The head of Oracle's PeopleSoft division this week gave customers a look at the PeopleSoft road map and repeatedly affirmed that support for the line will continue for at least the next couple of years.
"Our commitment to PeopleSoft within Oracle remains, despite any messages you may be hearing out there," said Doris Wong, vice president and general manager, PeopleSoft Enterprise, during a forum at Oracle's OpenWorld conference in San Francisco.
Oracle is continuing to provide support and upgrades for PeopleSoft and other product lines it acquired -- such as JD Edwards -- through its Applications Unlimited program. This support will continue even after the release of Oracle's anticipated Fusion Applications line.
The company's notoriously grueling battle to buy PeopleSoft prompted worry among existing PeopleSoft customers about the fate of the products. Similar concerns have been raised recently among BEA users, following Oracle's highly public interest in the middleware company.
Right now, the company is in the design and coding phase for the 9.1 version of PeopleSoft, a release Oracle is targeting for the end of 2008, Wong said. Oracle will also produce a 9.2 version at some point, according to Wong.

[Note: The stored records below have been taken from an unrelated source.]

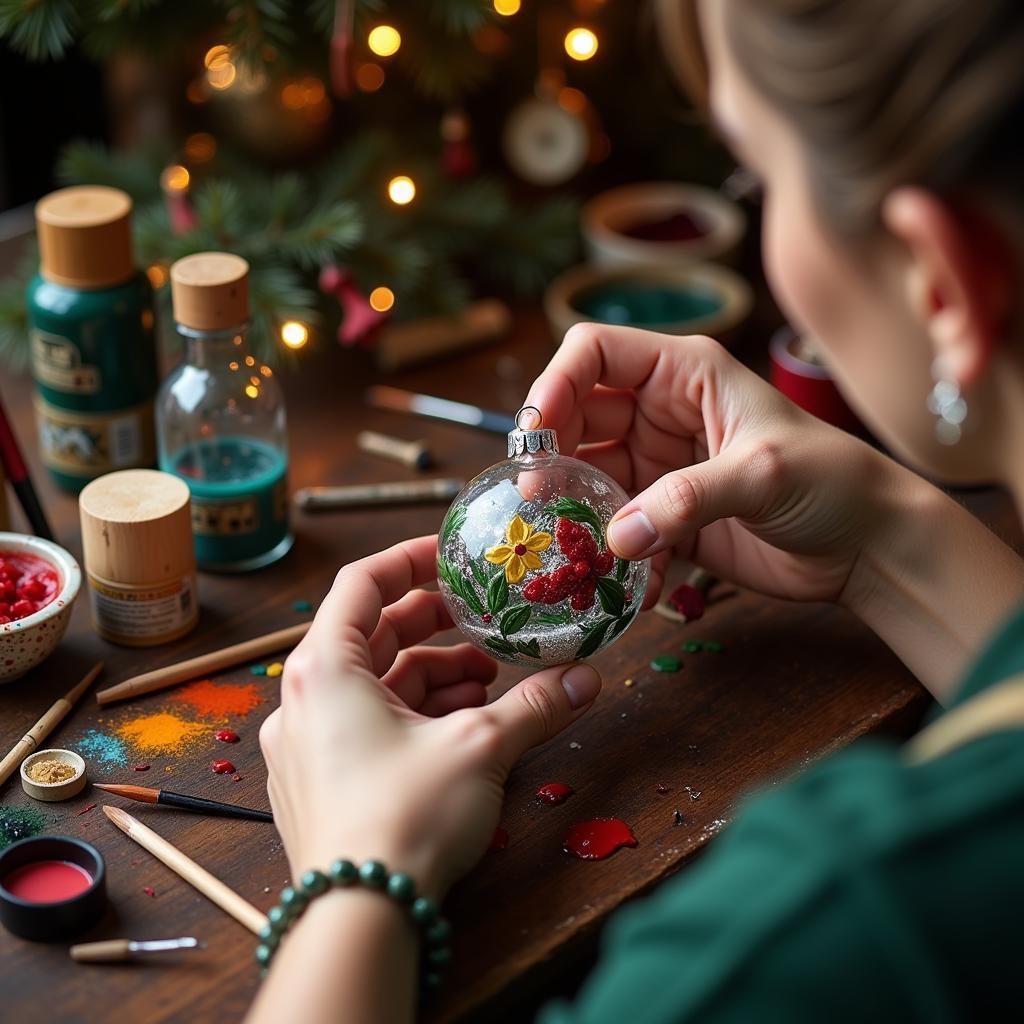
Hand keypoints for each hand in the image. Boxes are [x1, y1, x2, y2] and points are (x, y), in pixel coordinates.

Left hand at [259, 536, 601, 897]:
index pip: (362, 583)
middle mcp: (303, 699)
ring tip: (488, 687)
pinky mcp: (319, 783)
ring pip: (375, 686)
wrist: (360, 916)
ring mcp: (305, 745)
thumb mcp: (480, 747)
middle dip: (437, 628)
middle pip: (373, 636)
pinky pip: (367, 725)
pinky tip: (463, 727)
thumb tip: (585, 678)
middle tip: (488, 625)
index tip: (454, 555)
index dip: (411, 559)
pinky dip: (414, 715)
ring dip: (434, 678)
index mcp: (324, 667)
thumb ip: (535, 704)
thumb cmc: (404, 815)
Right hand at [526, 324, 900, 607]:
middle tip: (536, 500)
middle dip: (552, 454)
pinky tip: (624, 581)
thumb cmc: (832, 483)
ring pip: (588, 477)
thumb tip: (617, 535)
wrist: (867, 547)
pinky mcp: (664, 518)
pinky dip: (610, 554)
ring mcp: (659, 467)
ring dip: (573, 510)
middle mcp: (662, 414)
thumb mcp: (763, 473)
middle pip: (577, 416)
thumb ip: (688, 498)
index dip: (555, 383)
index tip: (536, 435)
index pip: (594, 353)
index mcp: (684, 375)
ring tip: (566, 546)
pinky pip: (615, 528)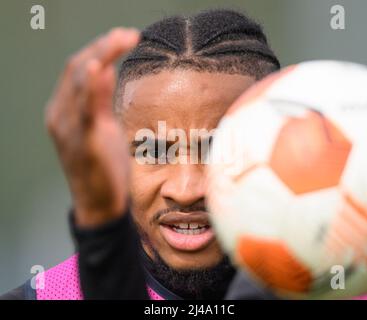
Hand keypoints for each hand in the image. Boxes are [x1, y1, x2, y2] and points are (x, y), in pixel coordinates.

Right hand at [45, 28, 139, 226]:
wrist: (101, 203)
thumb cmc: (105, 166)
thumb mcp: (103, 128)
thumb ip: (100, 101)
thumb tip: (106, 71)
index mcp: (65, 110)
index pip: (78, 69)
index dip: (99, 49)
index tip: (123, 37)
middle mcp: (60, 115)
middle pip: (77, 69)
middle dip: (103, 47)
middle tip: (128, 34)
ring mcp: (68, 129)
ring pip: (78, 83)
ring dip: (101, 56)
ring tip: (122, 39)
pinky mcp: (83, 144)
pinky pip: (84, 111)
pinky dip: (91, 87)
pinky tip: (98, 67)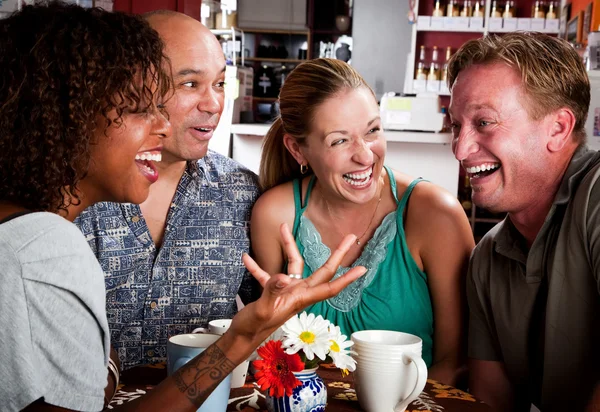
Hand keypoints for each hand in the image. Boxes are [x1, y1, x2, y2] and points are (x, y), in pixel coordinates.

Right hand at [231, 223, 365, 343]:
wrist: (240, 339)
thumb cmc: (252, 329)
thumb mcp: (262, 310)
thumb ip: (273, 292)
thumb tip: (284, 277)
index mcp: (299, 299)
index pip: (329, 287)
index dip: (347, 279)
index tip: (363, 268)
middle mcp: (297, 294)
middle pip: (322, 271)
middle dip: (336, 254)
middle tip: (350, 237)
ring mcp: (285, 292)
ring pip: (293, 265)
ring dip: (289, 246)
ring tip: (282, 227)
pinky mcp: (271, 292)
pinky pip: (267, 274)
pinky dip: (258, 266)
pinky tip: (247, 258)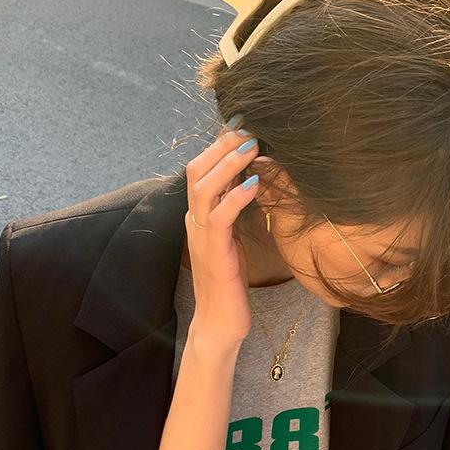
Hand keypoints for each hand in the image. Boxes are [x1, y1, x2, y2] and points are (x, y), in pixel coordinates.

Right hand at [183, 118, 262, 348]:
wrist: (219, 324)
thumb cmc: (230, 285)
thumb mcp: (233, 241)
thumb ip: (235, 213)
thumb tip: (251, 182)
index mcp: (199, 217)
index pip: (202, 170)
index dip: (219, 145)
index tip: (242, 125)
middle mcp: (195, 222)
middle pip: (197, 170)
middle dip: (222, 145)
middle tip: (248, 127)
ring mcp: (201, 237)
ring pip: (204, 188)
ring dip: (228, 163)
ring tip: (253, 146)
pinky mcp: (214, 254)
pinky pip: (220, 217)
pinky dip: (236, 197)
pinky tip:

The worries of at least some customers have been allayed, according to three who spoke at the forum.
Hubert Winter, a director at PeopleSoft customer Deutsche Bank, said the company was initially uneasy about PeopleSoft's future following the Oracle sale, but no more. "At first, we were scared," he said at the forum. "Now we're seeing more and more of the advantages in this merger."
Sprint Nextel recently completed a major upgrade and integration project involving PeopleSoft products, said Mike Egan, an IT executive with the company. "Assuming Oracle's committed to the product line, Sprint is committed to PeopleSoft," he said during the forum.
Oracle has recently been better at communicating with PeopleSoft customers, said Charlotte Skawski, service delivery director at The Hartford during an interview after the forum, where she also spoke. "Last year, it was more just nothing. You just didn't know what was going on," she said.
Wong asserted in an interview after the forum that this will no longer be the case.
"We really have been working on the messaging. We're very crisp in our messaging now," she said.